Where are you most likely to go bust? On the English Riviera, reckons Experian. More specifically its new research suggests Torquay is Britain’s insolvency hotspot.

The location for the classic 70s sitcom Fawlty Towers saw an average of 16 out of every 10,000 households became insolvent in the second quarter of 2015.

Plymouth, Sittingbourne and Scarborough did only a little bit better, with 13 of every 10,000 households going bust between April and June this year.

In fact seaside areas came out the worst with half of the 10 worst towns for insolvencies located on the coast.

But watch out if you live in Hatfield in Hertfordshire. While it did not feature in the top 10, it suffered the fastest rise in insolvencies, up from six per 10,000 a year ago to eight.

On the other hand things are looking up for those in Hamilton in South Lanarkshire where the number of insolvent households plummeted from 13 per 10,000 to just three.

The good news is that the overall number of insolvencies is falling across the UK. But people are still experiencing difficulties.

Andy Wills, data director at Experian, said becoming insolvent can be the start of getting your finances back in order.

“For people still feeling the strain, higher property prices and living costs can make the road back to recovery difficult,” he said. “Becoming insolvent, however, is not the end of the road. With patience and the right guidance it is possible for people to rebuild a positive credit history.”

And there’s good news ahead for financially struggling people facing predatory creditors; from next month it will be harder for them to force you to go bankrupt. At the same time, if you decide to become insolvent, it’ll get easier and cheaper.

*Dataset content*:
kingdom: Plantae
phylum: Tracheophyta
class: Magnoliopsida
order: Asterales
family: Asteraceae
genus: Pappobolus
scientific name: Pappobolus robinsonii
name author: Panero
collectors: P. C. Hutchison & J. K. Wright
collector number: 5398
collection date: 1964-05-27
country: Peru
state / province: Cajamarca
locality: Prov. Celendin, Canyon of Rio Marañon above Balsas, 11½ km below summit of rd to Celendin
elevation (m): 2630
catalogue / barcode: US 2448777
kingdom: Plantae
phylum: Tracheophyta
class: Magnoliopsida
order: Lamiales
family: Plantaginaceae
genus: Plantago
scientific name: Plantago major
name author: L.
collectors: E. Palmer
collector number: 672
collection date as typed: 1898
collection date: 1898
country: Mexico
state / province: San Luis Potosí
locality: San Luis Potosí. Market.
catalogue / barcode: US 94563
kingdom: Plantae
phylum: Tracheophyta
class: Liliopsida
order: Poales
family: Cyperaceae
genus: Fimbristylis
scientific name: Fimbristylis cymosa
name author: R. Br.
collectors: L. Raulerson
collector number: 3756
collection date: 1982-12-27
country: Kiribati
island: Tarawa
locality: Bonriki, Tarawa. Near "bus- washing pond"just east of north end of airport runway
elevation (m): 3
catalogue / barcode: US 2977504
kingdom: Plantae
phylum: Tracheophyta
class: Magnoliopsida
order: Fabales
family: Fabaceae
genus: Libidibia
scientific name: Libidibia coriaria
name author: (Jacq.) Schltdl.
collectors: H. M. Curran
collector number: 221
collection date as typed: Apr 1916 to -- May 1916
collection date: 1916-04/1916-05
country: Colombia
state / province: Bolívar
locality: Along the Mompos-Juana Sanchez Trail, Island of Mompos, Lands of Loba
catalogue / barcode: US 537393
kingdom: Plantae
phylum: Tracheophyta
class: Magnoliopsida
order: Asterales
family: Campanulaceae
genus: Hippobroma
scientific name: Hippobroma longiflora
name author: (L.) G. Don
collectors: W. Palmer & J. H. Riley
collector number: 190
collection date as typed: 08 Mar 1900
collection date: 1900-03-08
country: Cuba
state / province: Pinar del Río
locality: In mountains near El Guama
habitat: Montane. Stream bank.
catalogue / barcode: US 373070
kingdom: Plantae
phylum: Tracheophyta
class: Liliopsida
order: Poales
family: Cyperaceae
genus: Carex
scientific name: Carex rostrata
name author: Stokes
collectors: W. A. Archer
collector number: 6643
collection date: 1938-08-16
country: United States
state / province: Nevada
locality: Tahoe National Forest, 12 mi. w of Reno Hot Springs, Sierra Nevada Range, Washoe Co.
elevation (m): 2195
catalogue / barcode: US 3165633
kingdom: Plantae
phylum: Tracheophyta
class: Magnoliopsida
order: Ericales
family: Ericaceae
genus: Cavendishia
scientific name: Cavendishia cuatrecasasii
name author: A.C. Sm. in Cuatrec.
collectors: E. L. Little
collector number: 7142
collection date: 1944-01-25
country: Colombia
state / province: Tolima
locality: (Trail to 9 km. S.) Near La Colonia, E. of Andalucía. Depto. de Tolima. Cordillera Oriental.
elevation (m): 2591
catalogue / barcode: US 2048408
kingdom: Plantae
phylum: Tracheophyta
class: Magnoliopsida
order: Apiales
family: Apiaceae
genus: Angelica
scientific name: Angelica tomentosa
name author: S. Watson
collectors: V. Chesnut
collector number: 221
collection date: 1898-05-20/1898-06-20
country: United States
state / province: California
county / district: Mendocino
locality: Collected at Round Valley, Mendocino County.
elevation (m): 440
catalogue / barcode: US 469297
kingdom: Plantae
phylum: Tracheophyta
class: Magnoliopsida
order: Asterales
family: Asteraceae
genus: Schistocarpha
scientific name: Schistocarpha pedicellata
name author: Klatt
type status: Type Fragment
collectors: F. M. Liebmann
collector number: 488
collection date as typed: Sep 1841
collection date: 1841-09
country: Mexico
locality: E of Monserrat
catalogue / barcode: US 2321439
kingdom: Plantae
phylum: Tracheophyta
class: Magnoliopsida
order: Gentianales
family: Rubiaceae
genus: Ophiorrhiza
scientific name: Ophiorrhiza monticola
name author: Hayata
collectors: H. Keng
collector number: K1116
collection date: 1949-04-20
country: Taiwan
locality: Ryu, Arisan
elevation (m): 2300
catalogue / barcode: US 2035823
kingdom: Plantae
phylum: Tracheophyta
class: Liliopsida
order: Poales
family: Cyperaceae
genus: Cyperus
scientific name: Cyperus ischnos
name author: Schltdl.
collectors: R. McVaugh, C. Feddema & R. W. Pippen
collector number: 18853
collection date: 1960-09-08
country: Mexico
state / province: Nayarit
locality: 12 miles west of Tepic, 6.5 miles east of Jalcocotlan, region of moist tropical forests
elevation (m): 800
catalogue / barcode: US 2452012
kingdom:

*Aim 1*:
In the insolvency article, why does Andy Wills say becoming insolvent is not the end of the road?
*Aim 2*:
Arrange the records from their first line through the line holding "catalogue / barcode: US 2448777", inclusive, as a Markdown table with the columns Row and Line. Leave out any blank lines.
The records bear no relation to the insolvency article.

*Task result 1*:
He says that with patience and the right guidance, people can rebuild a positive credit history. In his view, insolvency can be the start of getting one's finances back in order.

*Task result 2*:
| Row | Line |
|---|---|
| 1 | kingdom: Plantae |
| 2 | phylum: Tracheophyta |
| 3 | class: Magnoliopsida |
| 4 | order: Asterales |
| 5 | family: Asteraceae |
| 6 | genus: Pappobolus |
| 7 | scientific name: Pappobolus robinsonii |
| 8 | name author: Panero |
| 9 | collectors: P. C. Hutchison & J. K. Wright |
| 10 | collector number: 5398 |
| 11 | collection date: 1964-05-27 |
| 12 | country: Peru |
| 13 | state / province: Cajamarca |
| 14 | locality: Prov. Celendin, Canyon of Rio Marañon above Balsas, 11½ km below summit of rd to Celendin |
| 15 | elevation (m): 2630 |
| 16 | catalogue / barcode: US 2448777 |